→ **SOURCE MATERIAL**
· · · ·

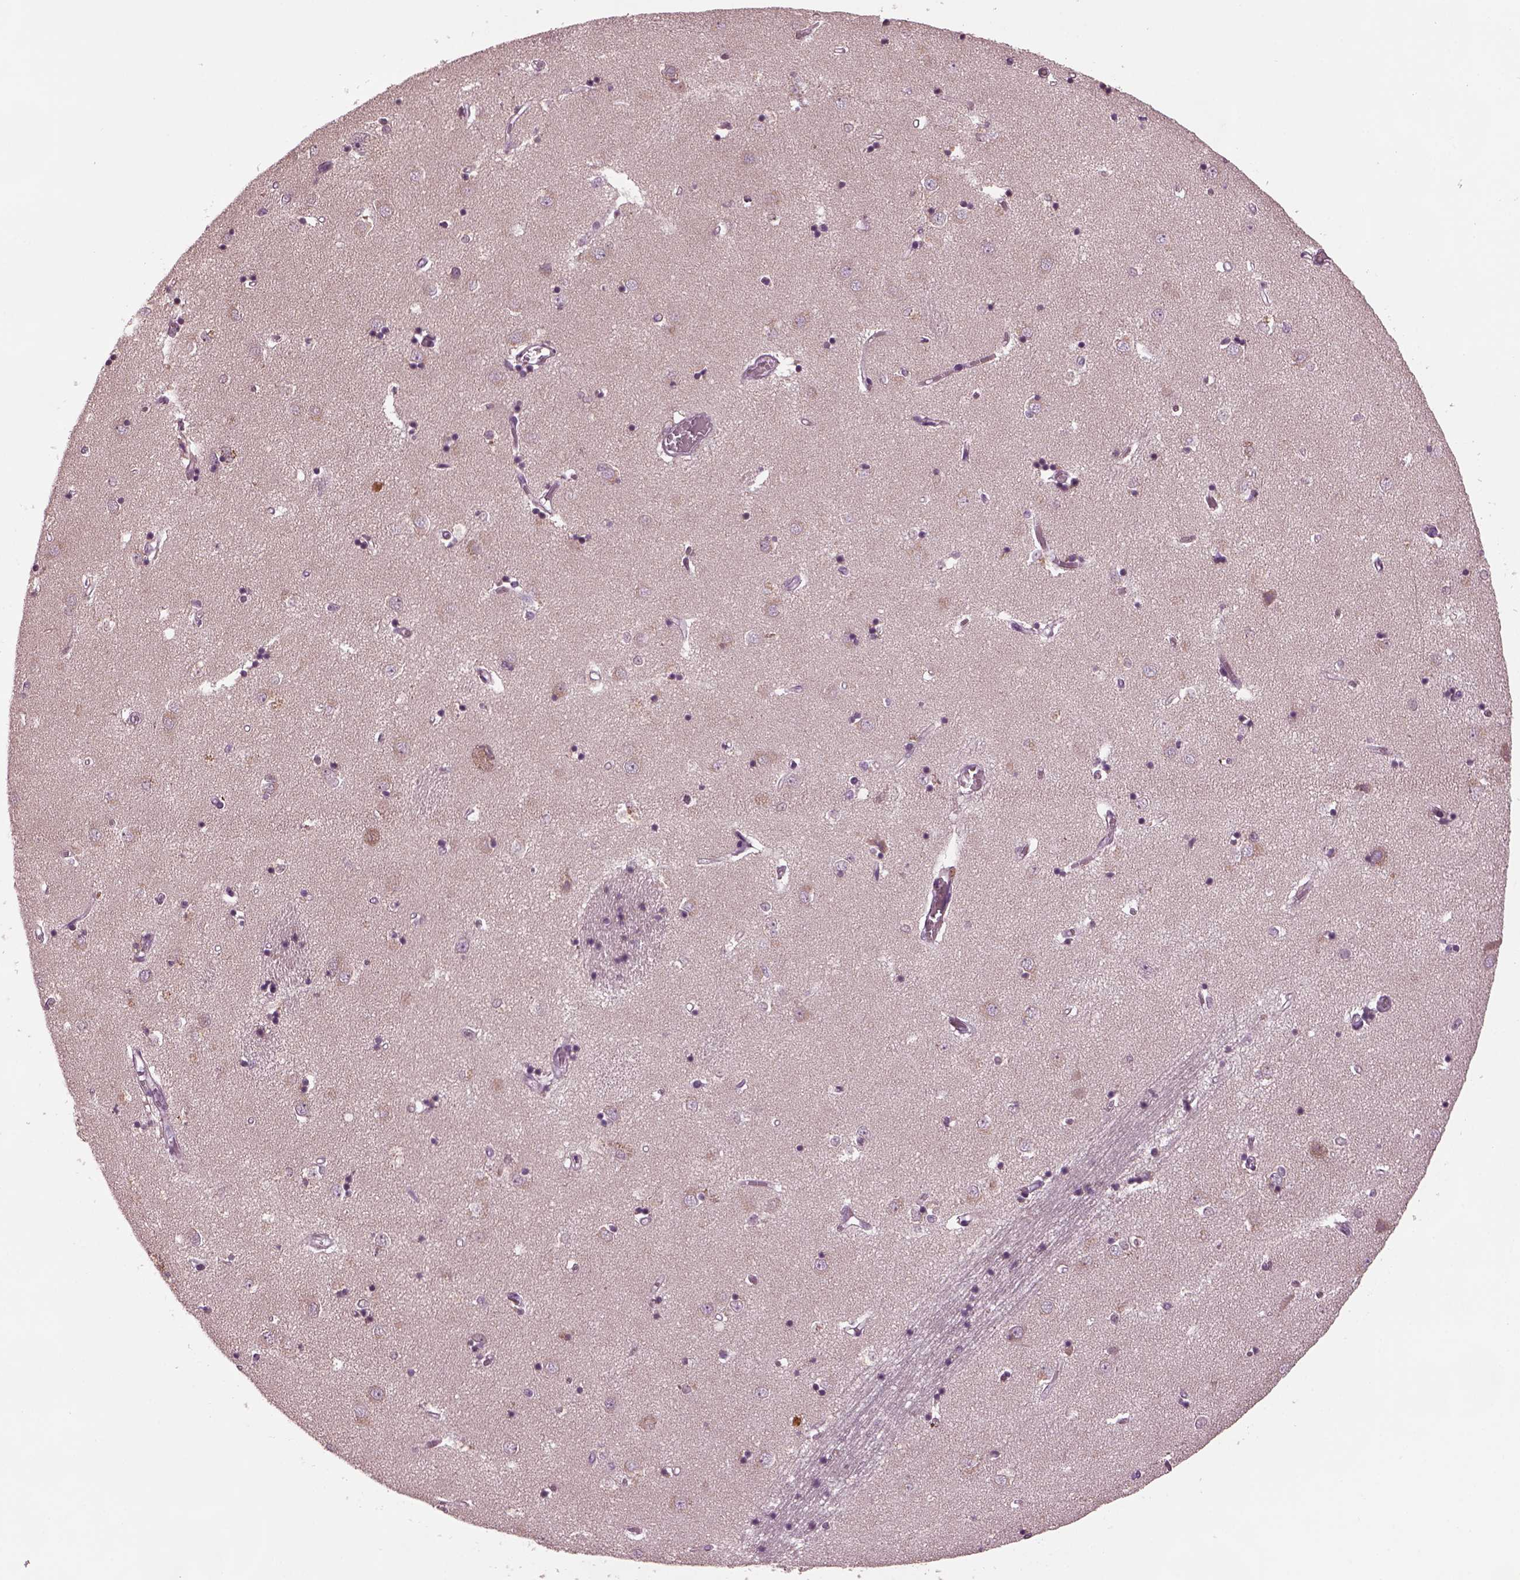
{"staining": {"intensity": "negative", "quantity": "none", "location": "none"}, "tissue": "caudate", "cell_type": "Glial cells", "image_type": "normal", "snomed": [{"axis": "morphology", "description": "Normal tissue, NOS"}, {"axis": "topography", "description": "Lateral ventricle wall"}], "caption": "Glial cells show no significant protein staining in benign caudate. (DAB immunohistochemistry with hematoxylin counter stain).", "gene": "CLCN4", "patient": {"sex": "male", "age": 54}}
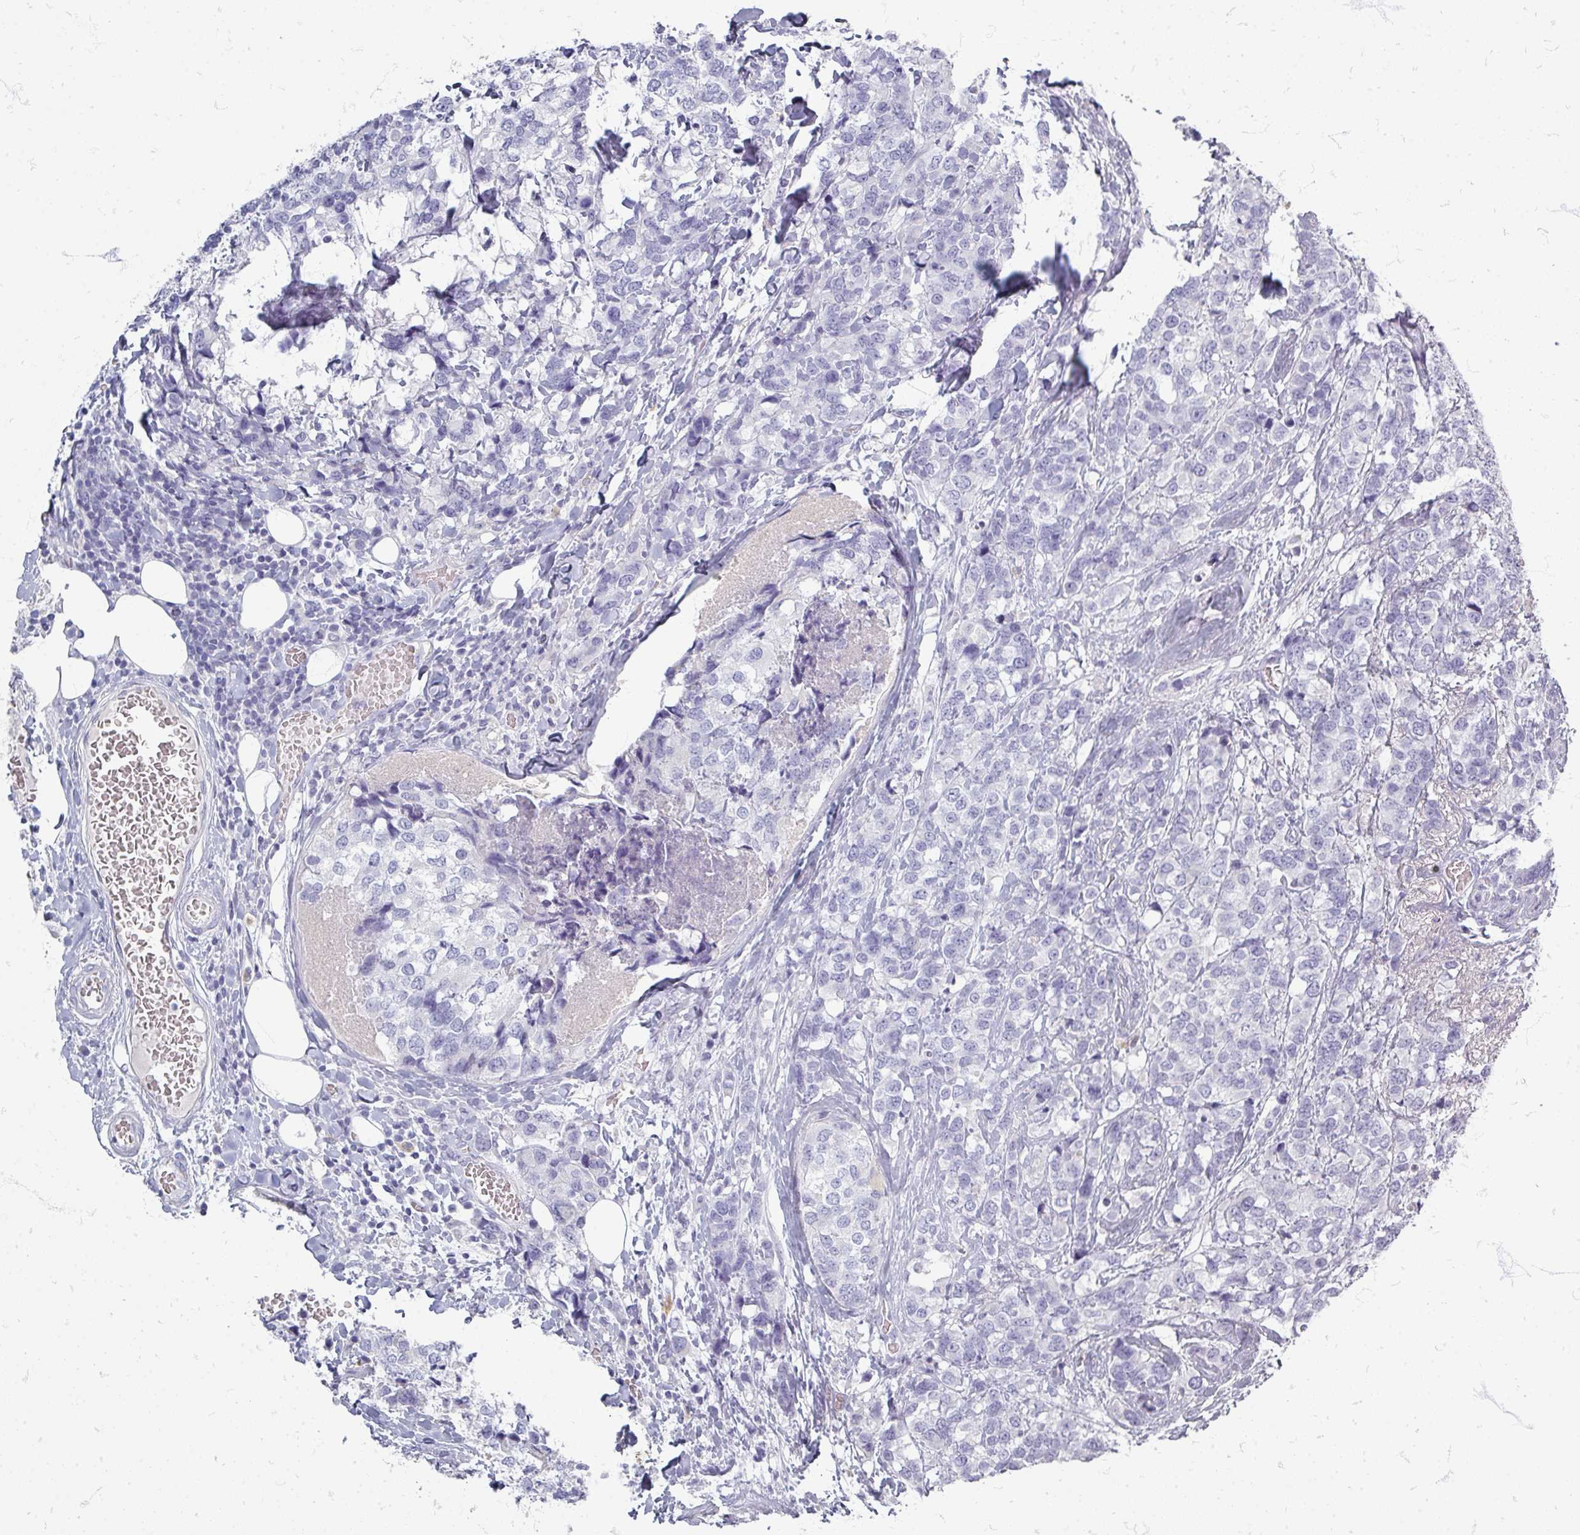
{"staining": {"intensity": "negative", "quantity": "none", "location": "none"}, "tissue": "breast cancer", "cell_type": "Tumor cells", "image_type": "cancer", "snomed": [{"axis": "morphology", "description": "Lobular carcinoma"}, {"axis": "topography", "description": "Breast"}], "caption": "An IHC photomicrograph of breast cancer is shown. There is no staining in tumor cells of breast cancer.", "gene": "ZNF878", "patient": {"sex": "female", "age": 59}}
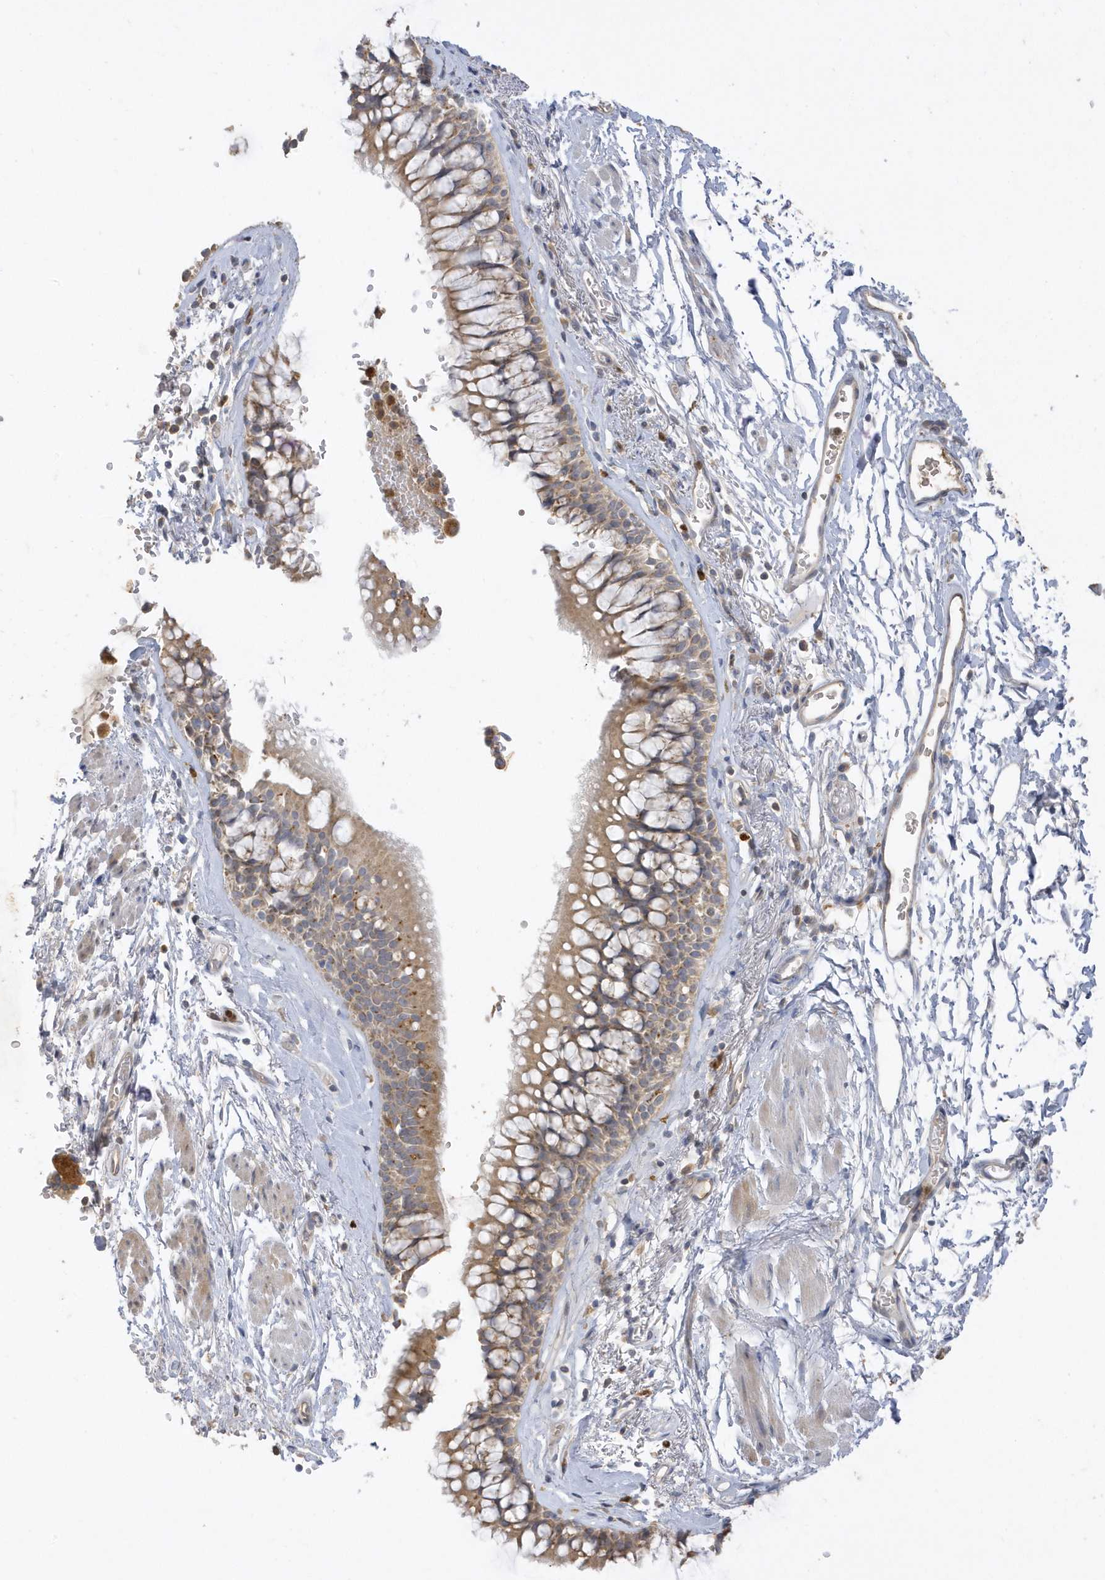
{"staining": {"intensity": "moderate", "quantity": ">75%", "location": "cytoplasmic/membranous"}, "tissue": "bronchus", "cell_type": "Respiratory epithelial cells", "image_type": "normal", "snomed": [{"axis": "morphology", "description": "Normal tissue, NOS"}, {"axis": "morphology", "description": "Inflammation, NOS"}, {"axis": "topography", "description": "Cartilage tissue"}, {"axis": "topography", "description": "Bronchus"}, {"axis": "topography", "description": "Lung"}], "caption": "Immunohistochemical staining of normal human bronchus displays moderate cytoplasmic/membranous protein expression in about >75% of respiratory epithelial cells. The protein is shown in brown color, while the nuclei are stained blue.", "gene": "DPP9", "patient": {"sex": "female", "age": 64}}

· · · ·

→ **EXERCISE BRIEF**
Your copy should hold each line above exactly and no pictures at all.

→ **ANSWER BELOW**
{"staining": {"intensity": "negative", "quantity": "none", "location": "none"}, "tissue": "caudate", "cell_type": "Glial cells", "image_type": "normal", "snomed": [{"axis": "morphology", "description": "Normal tissue, NOS"}, {"axis": "topography", "description": "Lateral ventricle wall"}], "caption": "Glial cells show no significant protein staining in benign caudate. (DAB immunohistochemistry with hematoxylin counter stain).", "gene": "CLCN4", "patient": {"sex": "male", "age": 54}}
{"staining": {"intensity": "negative", "quantity": "none", "location": "none"}, "tissue": "breast cancer", "cell_type": "Tumor cells", "image_type": "cancer", "snomed": [{"axis": "morphology", "description": "Lobular carcinoma"}, {"axis": "topography", "description": "Breast"}], "caption": "An IHC photomicrograph of breast cancer is shown. There is no staining in tumor cells of breast cancer.", "gene": "ZNF878", "patient": {"sex": "female", "age": 59}}
{"staining": {"intensity": "moderate", "quantity": ">75%", "location": "cytoplasmic/membranous"}, "tissue": "bronchus", "cell_type": "Respiratory epithelial cells", "image_type": "normal", "snomed": [{"axis": "morphology", "description": "Normal tissue, NOS"}, {"axis": "morphology", "description": "Inflammation, NOS"}, {"axis": "topography", "description": "Cartilage tissue"}, {"axis": "topography", "description": "Bronchus"}, {"axis": "topography", "description": "Lung"}], "caption": "Immunohistochemical staining of normal human bronchus displays moderate cytoplasmic/membranous protein expression in about >75% of respiratory epithelial cells. The protein is shown in brown color, while the nuclei are stained blue.", "gene": "DPP9", "patient": {"sex": "female", "age": 64}}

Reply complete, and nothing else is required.